Globally, a number of countries have already confronted climate displacement, especially in Small Island Developing States (SIDS) and Least Developed Countries (LDCs), places that often occupy high risk terrain, made worse by unchecked environmental degradation. In 2014, an unsuspecting farmworker from Kiribati, Ioane Teitiota, almost became the world’s first official climate change refugee. The subsistence fisherman relocated from his low-lying Pacific island nation to New Zealand in 2007, purportedly to escape the effects of climate change, which will soon make his home uninhabitable. Seeing no legal basis to grant Teitiota refugee status in New Zealand, the judiciary rejected his petition for residency, and the country’s high court sent him back to Kiribati in September, 2015.
The case of Ioane Teitiota illustrates the inadequacy of treating global climate displacement issues as an emergency refugee matter, rather that the planned, phased relocation of high risk communities. Back in Louisiana, the Guardian reported that the Biloxi-Chitimacha-Choctaw reject the label of “climate refugees” that some have attached to them. “You’re talking about people who are employing a sense of agency, who still are empowered in their decision-making and are working to stay together. These terms get thrown out there and there’s this idea of the canary in the coal mine, but they’re not the canary in the coal mine – they’re showing us how to get out” Maldonado was quoted as saying.
Community discussions surrounding resettlement cannot be easy, Ferguson Bohnee said, but Chief Albert Naquin and the people of the Tribe should be commended for having such thought, foresight, and courage to focus on an adaptation plan that will further the self-determination of the Tribe while maintaining tribal customs and traditions. The Tribe recognizes that without place and community, it will be denied its right to self-determination. It is only right that there should be funding to allow the IJC to move as a community, she said, so its cultural heritage can flourish and adapt in this changing environment.
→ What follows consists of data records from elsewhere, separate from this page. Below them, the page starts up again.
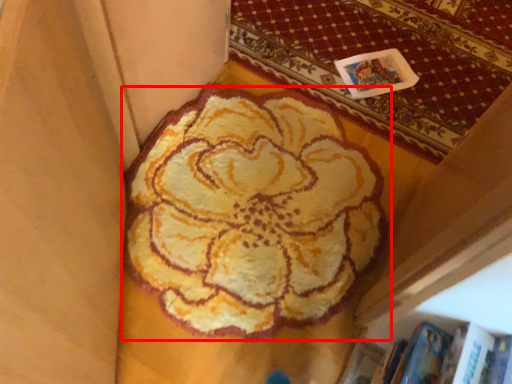
Question: Considering the relative positions of flower (annotated by the red box) and mat in the image provided, where is flower (annotated by the red box) located with respect to the staircase?

Choices:
 (A) left
 (B) right

Answer: (A)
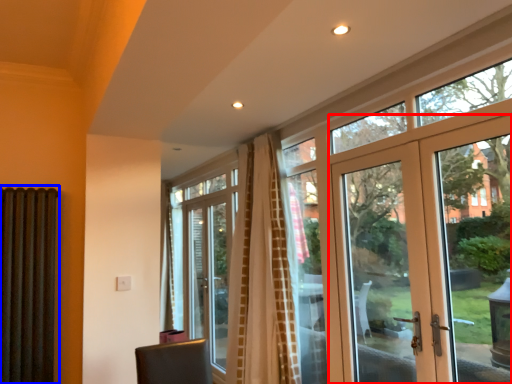
Question: Which object is further to the camera taking this photo, door (highlighted by a red box) or shutter (highlighted by a blue box)?

Choices:
 (A) door
 (B) shutter

Answer: (B)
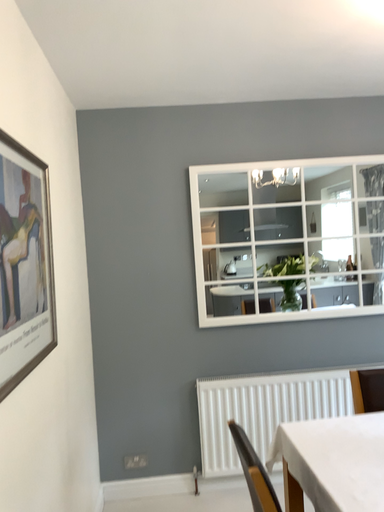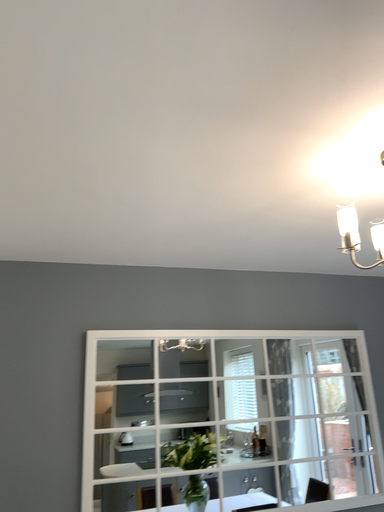
Question: Which way did the camera rotate in the video?

Choices:
 (A) rotated left
 (B) rotated right

Answer: (B)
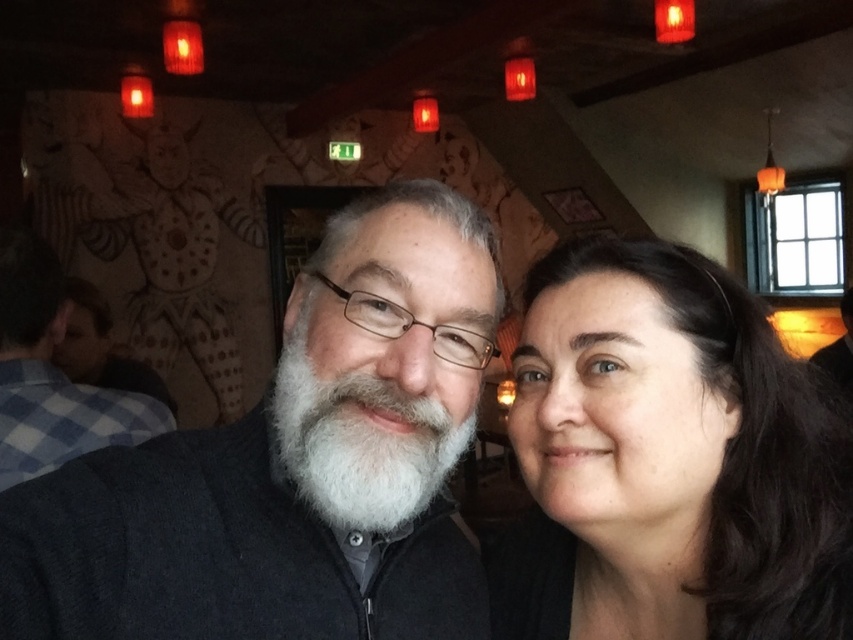
Is point (437, 419) farther from viewer compared to point (28, 256)?

That is False.

From the picture: Who is more distant from viewer, (416,413) or (73,451)?

The point (73,451) is behind.

You are a GUI agent. You are given a task and a screenshot of the screen. Output one action in this format:
    pyautogui.click(x=<x>, y=<y>)
    Task: Click on the white matte beard at center
    
    Given the screenshot: What is the action you would take?
    pyautogui.click(x=358, y=440)

Can you confirm if smooth dark hair at right is smaller than white beard at center?

Yes.

Does smooth dark hair at right appear on the right side of white beard at center?

Correct, you'll find smooth dark hair at right to the right of white beard at center.

What do you see at coordinates (666, 460) in the screenshot?
I see `smooth dark hair at right` at bounding box center [666, 460].

Locate an element on the screen. smooth dark hair at right is located at coordinates (666, 460).

From the picture: Which of these two, dark gray sweater at center or white matte beard at center, stands shorter?

white matte beard at center

Does dark gray sweater at center appear under white matte beard at center?

Indeed, dark gray sweater at center is positioned under white matte beard at center.

Does point (78, 515) lie behind point (341, 388)?

No, it is not.

This screenshot has height=640, width=853. In order to click on dark gray sweater at center in this screenshot , I will do `click(292, 465)`.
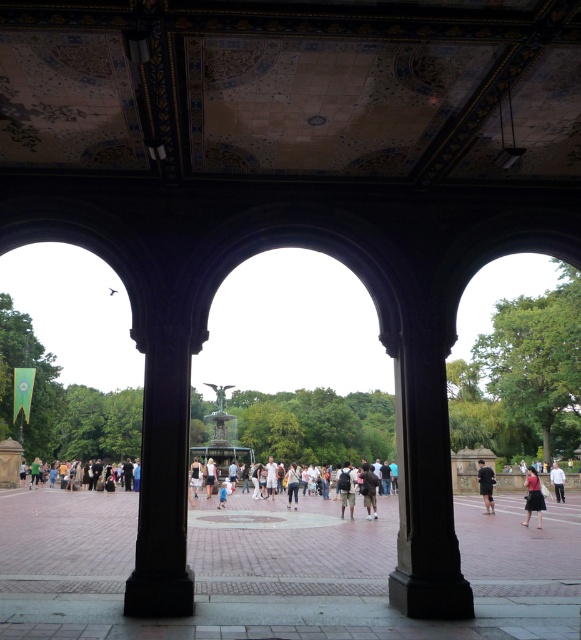
Between point (213, 468) and point (229, 483), which one is positioned behind?

Positioned behind is point (229, 483).

What do you see at coordinates (209, 476) in the screenshot? I see `light brown leather jacket at center` at bounding box center [209, 476].

Who is more distant from viewer, (205,467) or (231,492)?

The point (205,467) is more distant.

Locate an element on the screen. This screenshot has height=640, width=581. light brown leather jacket at center is located at coordinates (209, 476).

Can you confirm if matte black dress at lower right is positioned to the left of light brown leather jacket at center?

No, matte black dress at lower right is not to the left of light brown leather jacket at center.

Describe the element at coordinates (533, 497) in the screenshot. I see `matte black dress at lower right` at that location.

At what (x,y) coordinates should I click in order to perform the action: click on matte black dress at lower right. Please return your answer as a coordinate pair (x, y). The height and width of the screenshot is (640, 581). Looking at the image, I should click on (533, 497).

Does dark brown leather backpack at center have a lesser width compared to dark gray fabric dress at center?

No.

Which is more to the right, dark brown leather backpack at center or dark gray fabric dress at center?

From the viewer's perspective, dark brown leather backpack at center appears more on the right side.

Is point (365, 497) positioned behind point (195, 476)?

No, it is not.

Locate an element on the screen. dark brown leather backpack at center is located at coordinates (368, 488).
While communities like Isle de Jean Charles and others in Alaska and the Pacific may be today’s climate change front lines, an increasing number of communities seem destine to confront the same “choices” they are facing. The Pocantico Call to Action and the UN work on climate change and mobility foreshadowed the difficult work that lies ahead. Increasingly, US historic preservation professionals will be called upon to help American communities displaced by climate change safeguard their cultures while adapting for the future. Working with our colleagues abroad, some of whom have already taken up this challenge, the time to start that work has clearly arrived.
Clearly, cultural survival and preservation must become an important factor in any plan for dealing with climate change. Even if the science v. political debate over causes continue, the effect has become undeniable!